## Work instruction
Quote every line of the material below word for word, but leave the pictures out of your answer.

*** Opening of Data extract ***

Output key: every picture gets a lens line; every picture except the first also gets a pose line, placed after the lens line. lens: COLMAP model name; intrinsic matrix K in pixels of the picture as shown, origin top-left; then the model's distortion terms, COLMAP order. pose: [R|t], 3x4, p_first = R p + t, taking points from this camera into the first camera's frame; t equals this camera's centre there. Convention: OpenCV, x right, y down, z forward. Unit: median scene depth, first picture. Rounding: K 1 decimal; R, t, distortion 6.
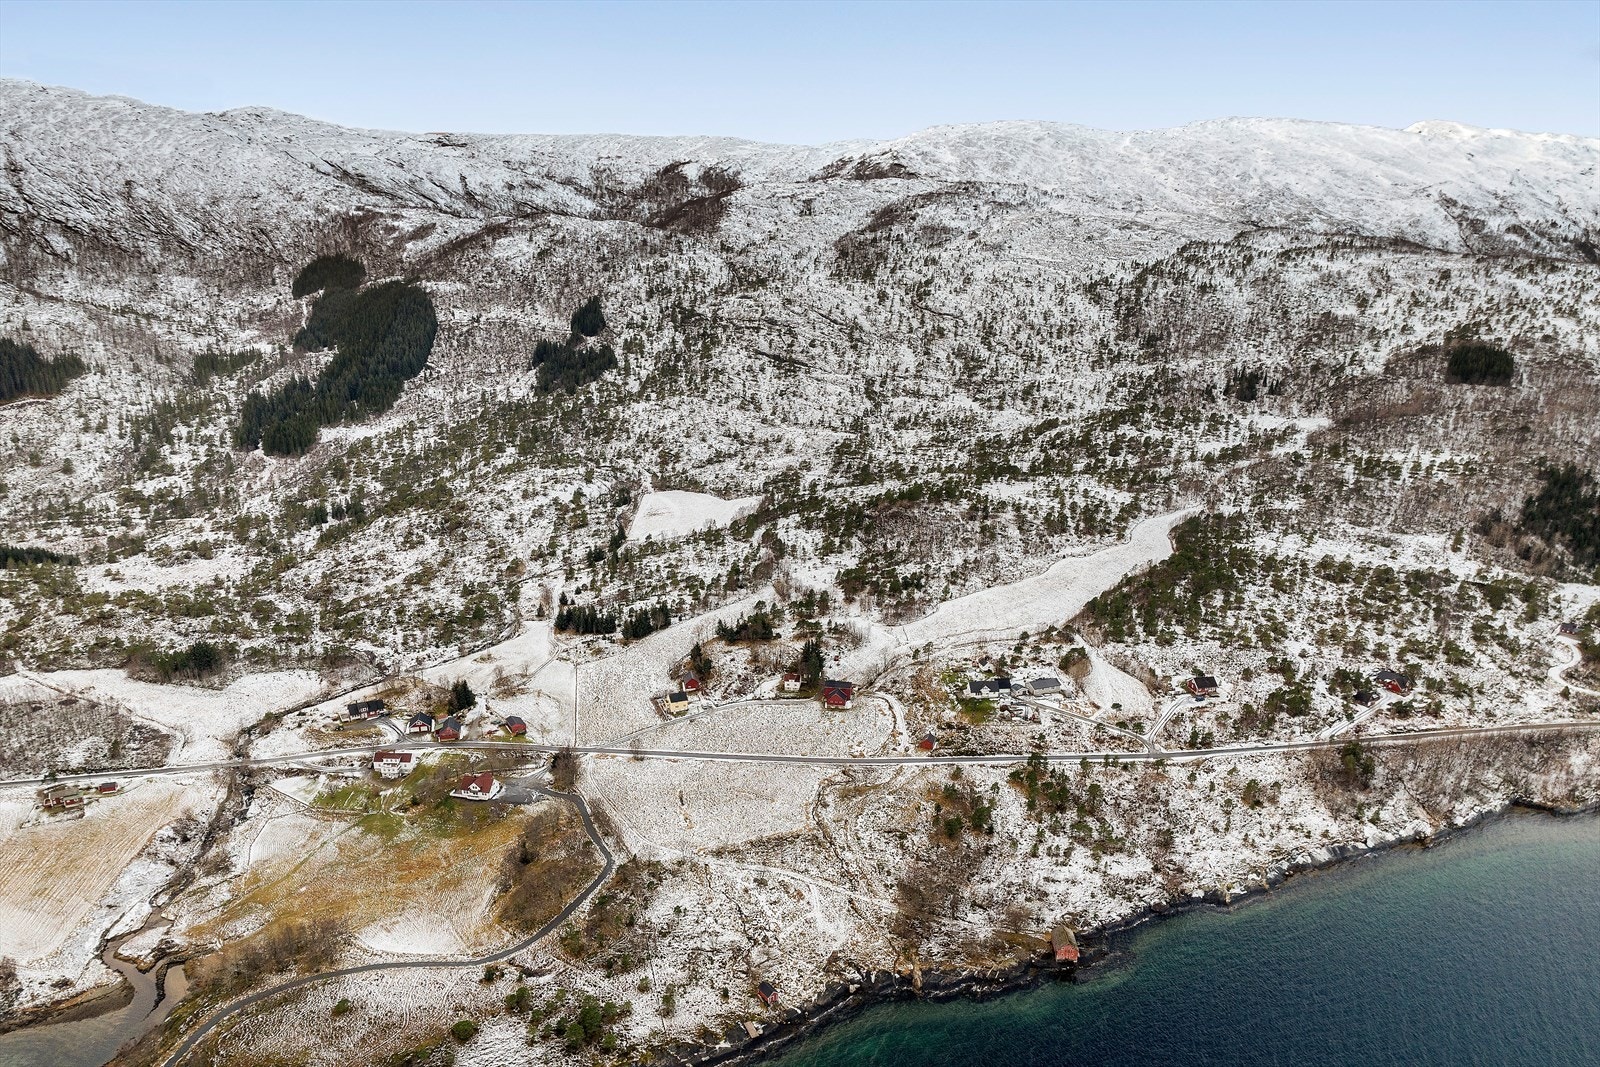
lens RADIAL K [[1134.8, 0, 808.5], [0, 1134.8, 634.9], [0, 0, 1]] dist [-0.048287, 0.014999]
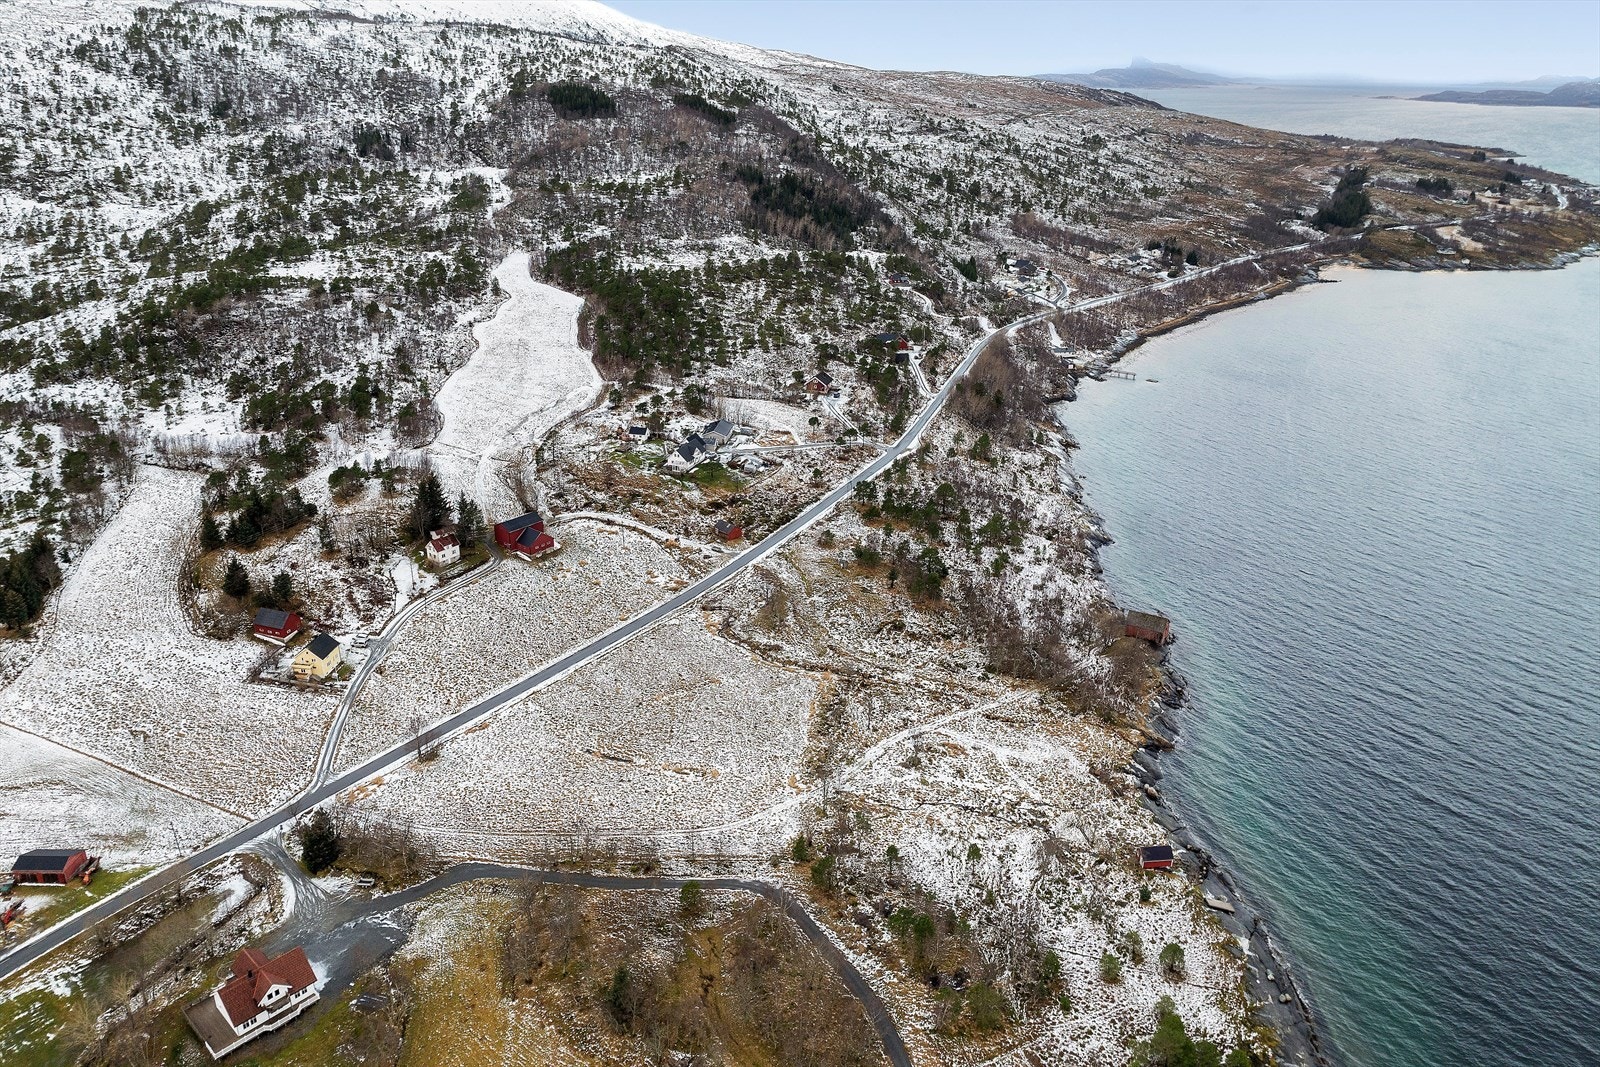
lens RADIAL K [[1136.4, 0, 803.5], [0, 1136.4, 494.1], [0, 0, 1]] dist [-0.047105, 0.014470]
pose [[0.504650, -0.316755, 0.803116, -0.259233], [0.313398, 0.934015, 0.171455, -0.018956], [-0.804431, 0.165170, 0.570621, 0.344286]]
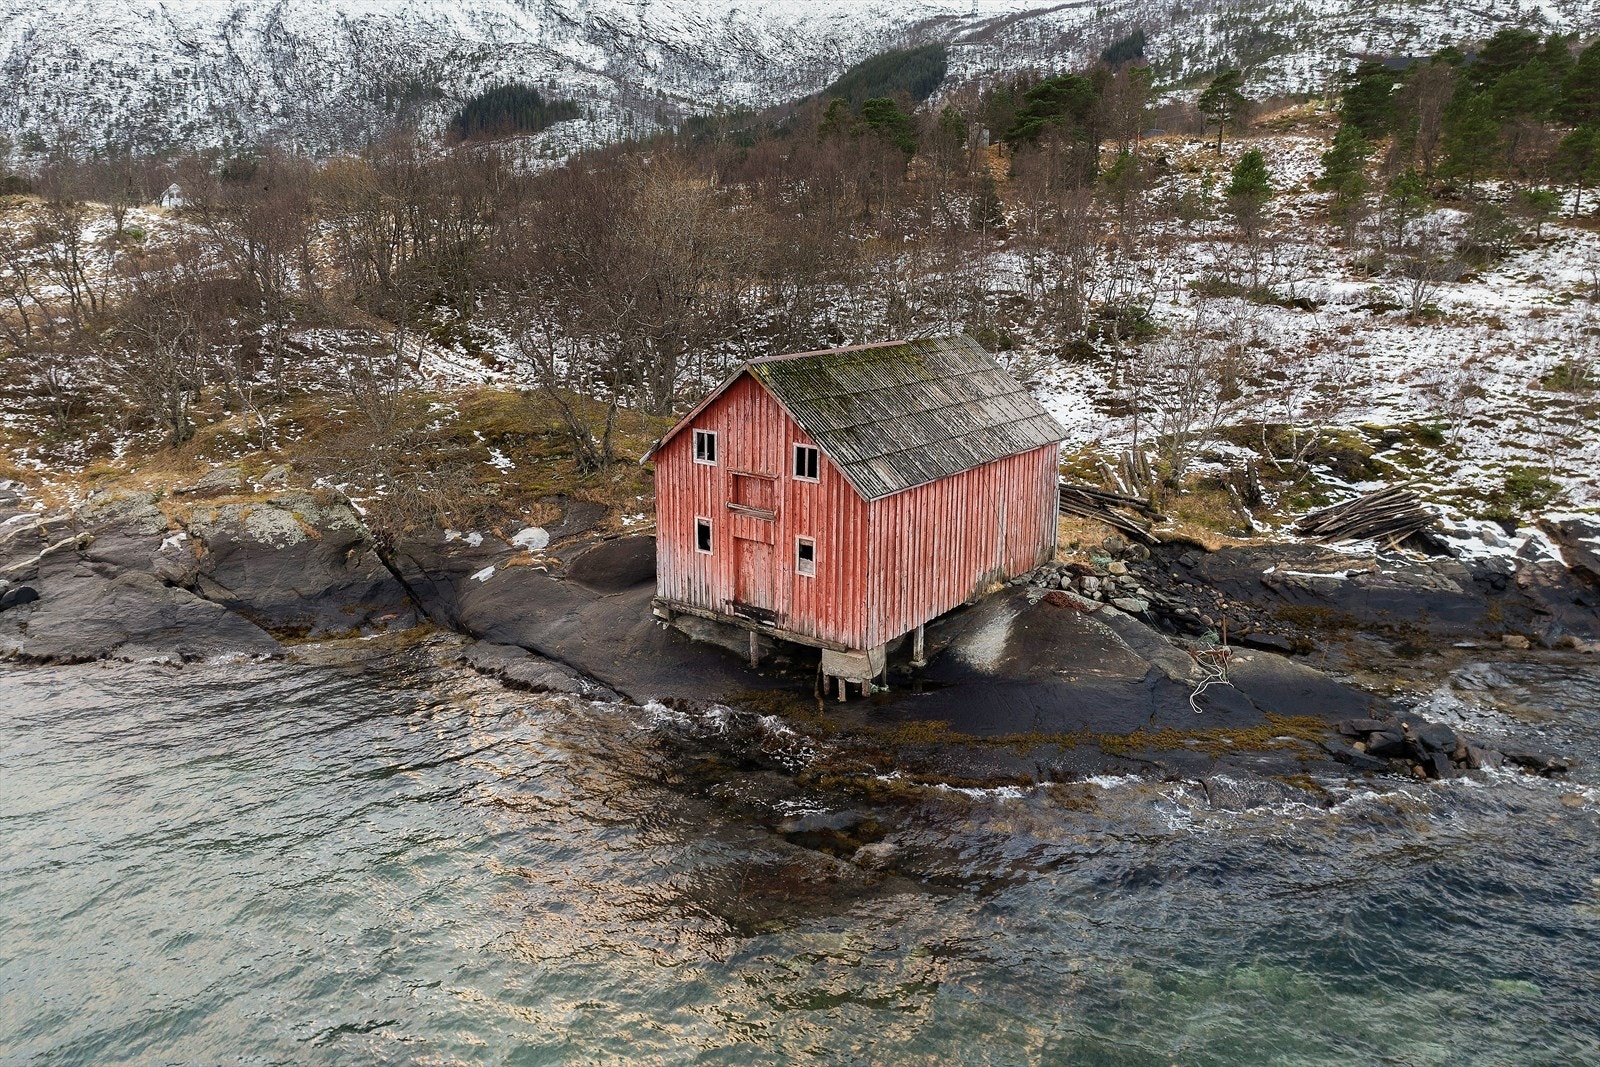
lens RADIAL K [[1136.4, 0, 806.6], [0, 1136.4, 475.4], [0, 0, 1]] dist [-0.047105, 0.014470]
pose [[0.808556, 0.112551, -0.577554, 0.131085], [-0.200331, 0.975554, -0.090345, 0.135578], [0.553267, 0.188751, 0.811338, 0.446966]]
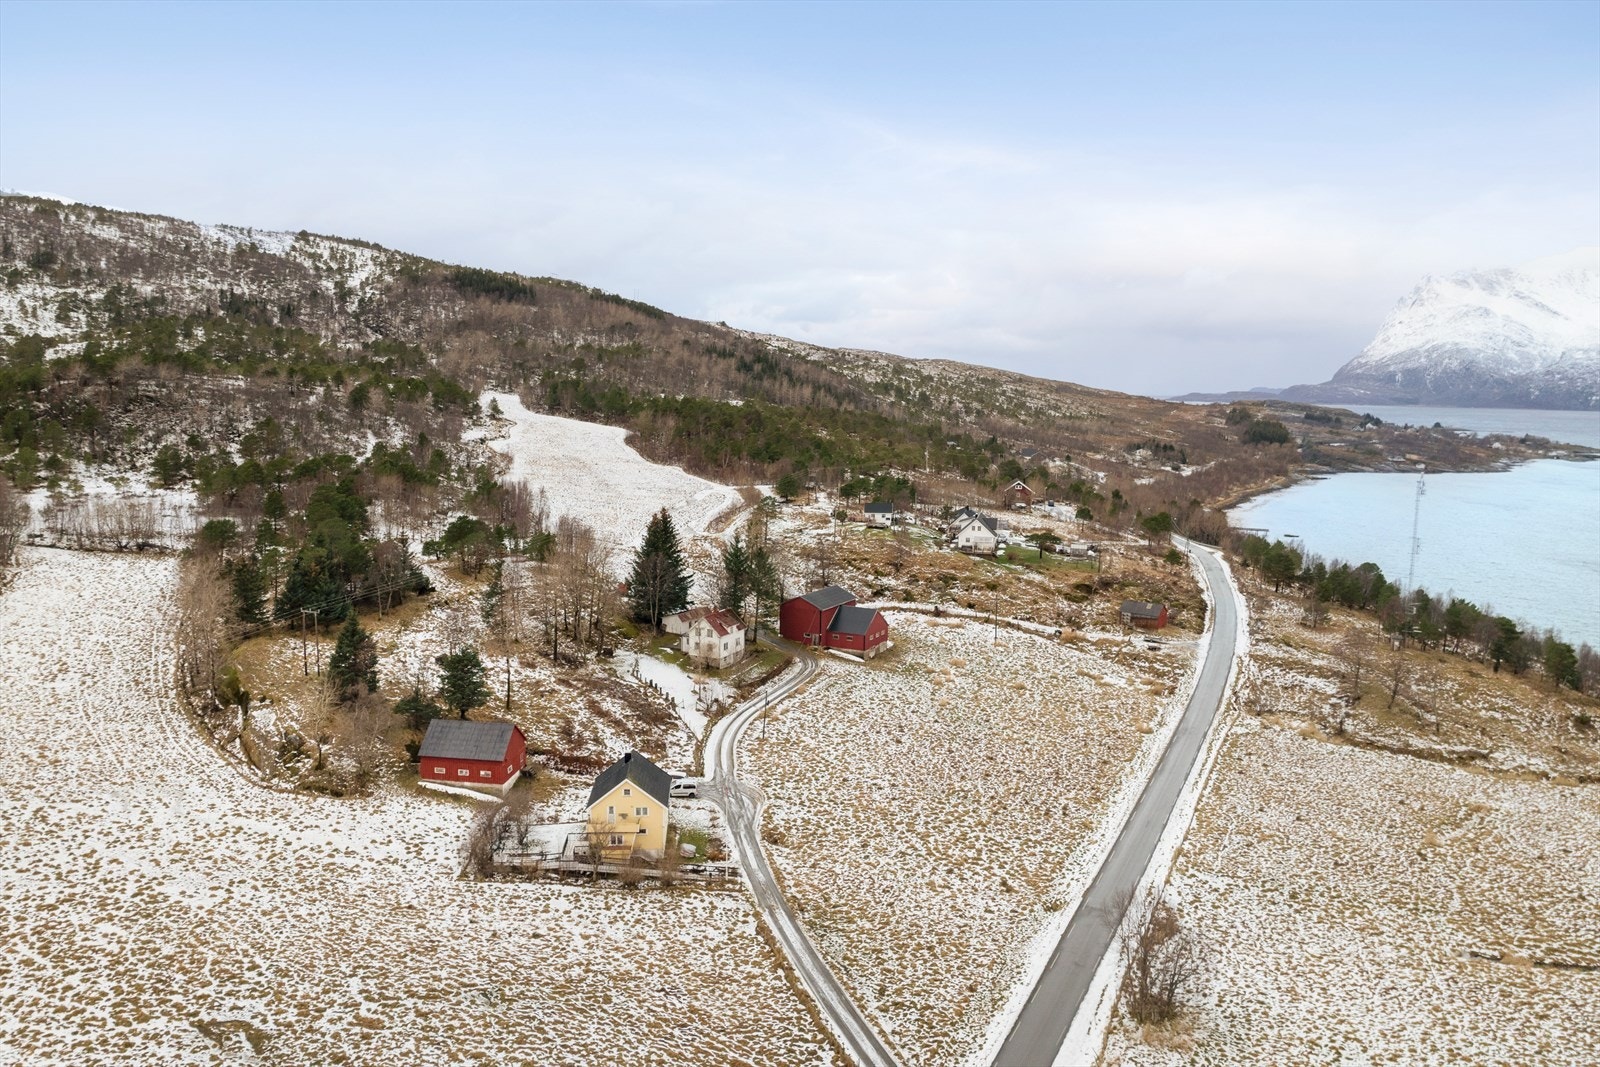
lens RADIAL K [[1136.4, 0, 797.1], [0, 1136.4, 532.1], [0, 0, 1]] dist [-0.047105, 0.014470]
pose [[0.328381, -0.124334, 0.936326, -0.194480], [0.326918, 0.944991, 0.010831, 0.012280], [-0.886166, 0.302546, 0.350964, 0.586671]]
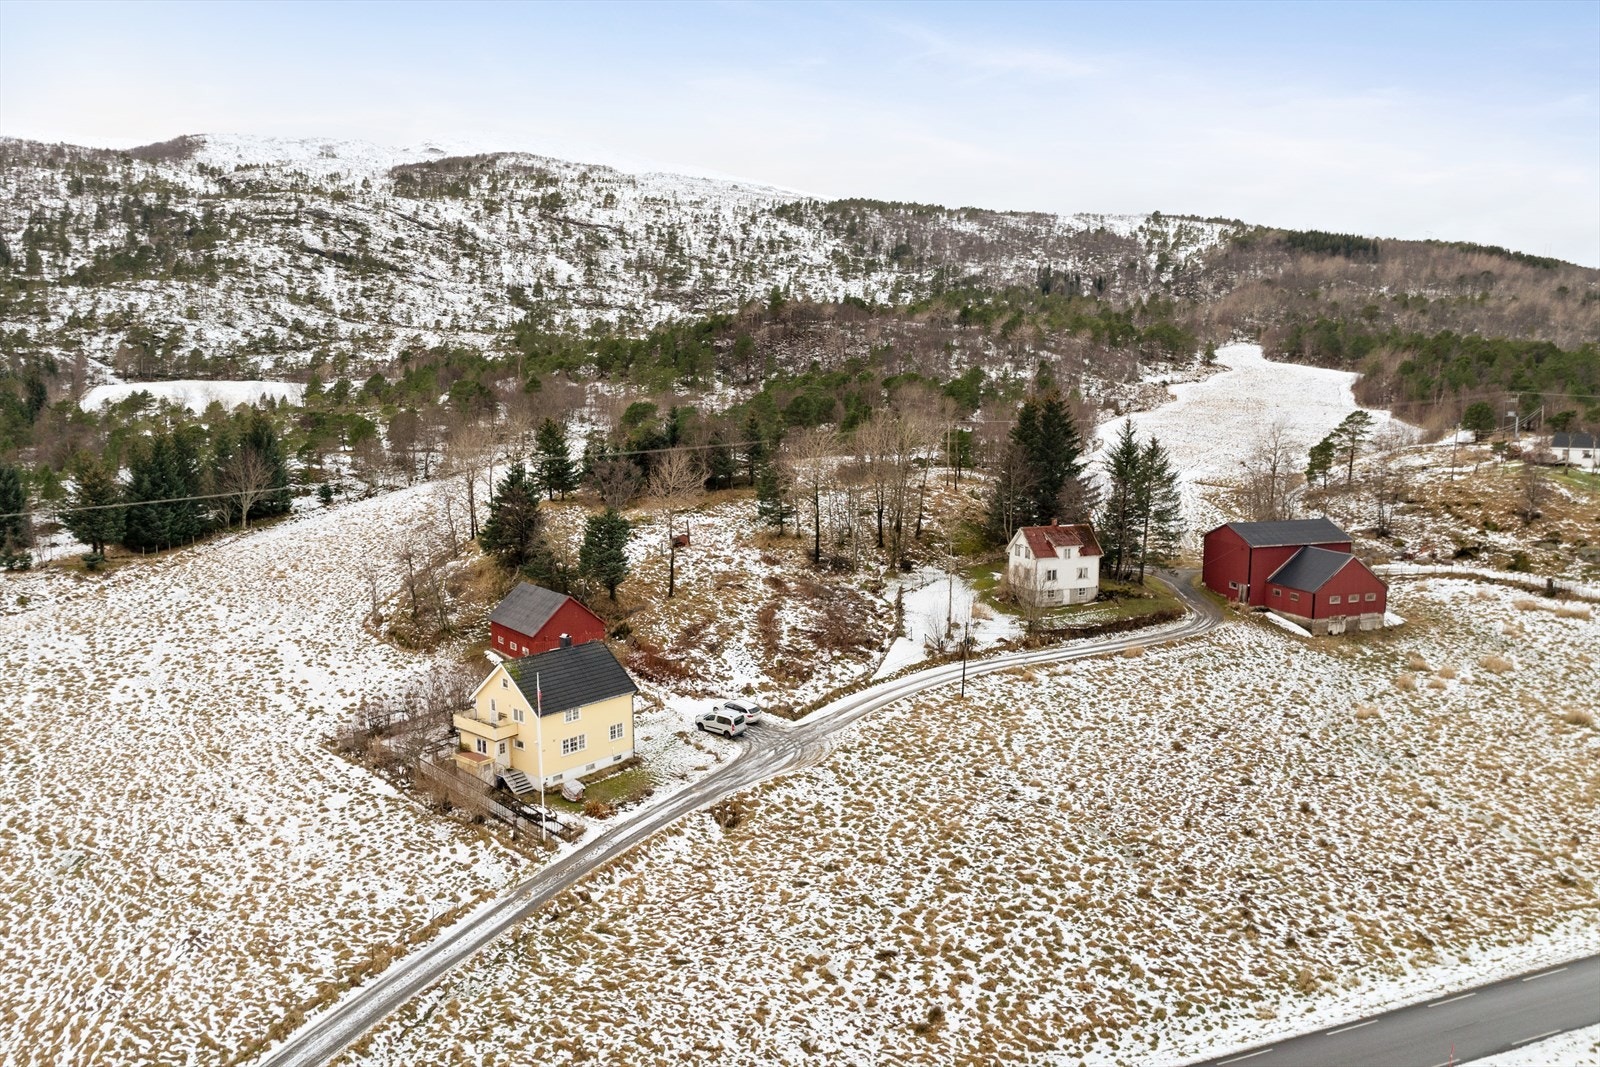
lens RADIAL K [[1136.4, 0, 792.8], [0, 1136.4, 524.5], [0, 0, 1]] dist [-0.047105, 0.014470]
pose [[0.898093, -0.066368, 0.434768, -0.099343], [0.168795, 0.964857, -0.201391, 0.045963], [-0.406124, 0.254255, 0.877735, 0.565627]]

*** Close of Data extract ***

## Task output
Output key: every picture gets a lens line; every picture except the first also gets a pose line, placed after the lens line. lens: COLMAP model name; intrinsic matrix K in pixels of the picture as shown, origin top-left; then the model's distortion terms, COLMAP order. pose: [R|t], 3x4, p_first = R p + t, taking points from this camera into the first camera's frame; t equals this camera's centre there. Convention: OpenCV, x right, y down, z forward. Unit: median scene depth, first picture. Rounding: K 1 decimal; R, t, distortion 6.
lens RADIAL K [[1134.8, 0, 808.5], [0, 1134.8, 634.9], [0, 0, 1]] dist [-0.048287, 0.014999]
lens RADIAL K [[1136.4, 0, 803.5], [0, 1136.4, 494.1], [0, 0, 1]] dist [-0.047105, 0.014470]
pose [[0.504650, -0.316755, 0.803116, -0.259233], [0.313398, 0.934015, 0.171455, -0.018956], [-0.804431, 0.165170, 0.570621, 0.344286]]
lens RADIAL K [[1136.4, 0, 806.6], [0, 1136.4, 475.4], [0, 0, 1]] dist [-0.047105, 0.014470]
pose [[0.808556, 0.112551, -0.577554, 0.131085], [-0.200331, 0.975554, -0.090345, 0.135578], [0.553267, 0.188751, 0.811338, 0.446966]]
lens RADIAL K [[1136.4, 0, 797.1], [0, 1136.4, 532.1], [0, 0, 1]] dist [-0.047105, 0.014470]
pose [[0.328381, -0.124334, 0.936326, -0.194480], [0.326918, 0.944991, 0.010831, 0.012280], [-0.886166, 0.302546, 0.350964, 0.586671]]
lens RADIAL K [[1136.4, 0, 792.8], [0, 1136.4, 524.5], [0, 0, 1]] dist [-0.047105, 0.014470]
pose [[0.898093, -0.066368, 0.434768, -0.099343], [0.168795, 0.964857, -0.201391, 0.045963], [-0.406124, 0.254255, 0.877735, 0.565627]]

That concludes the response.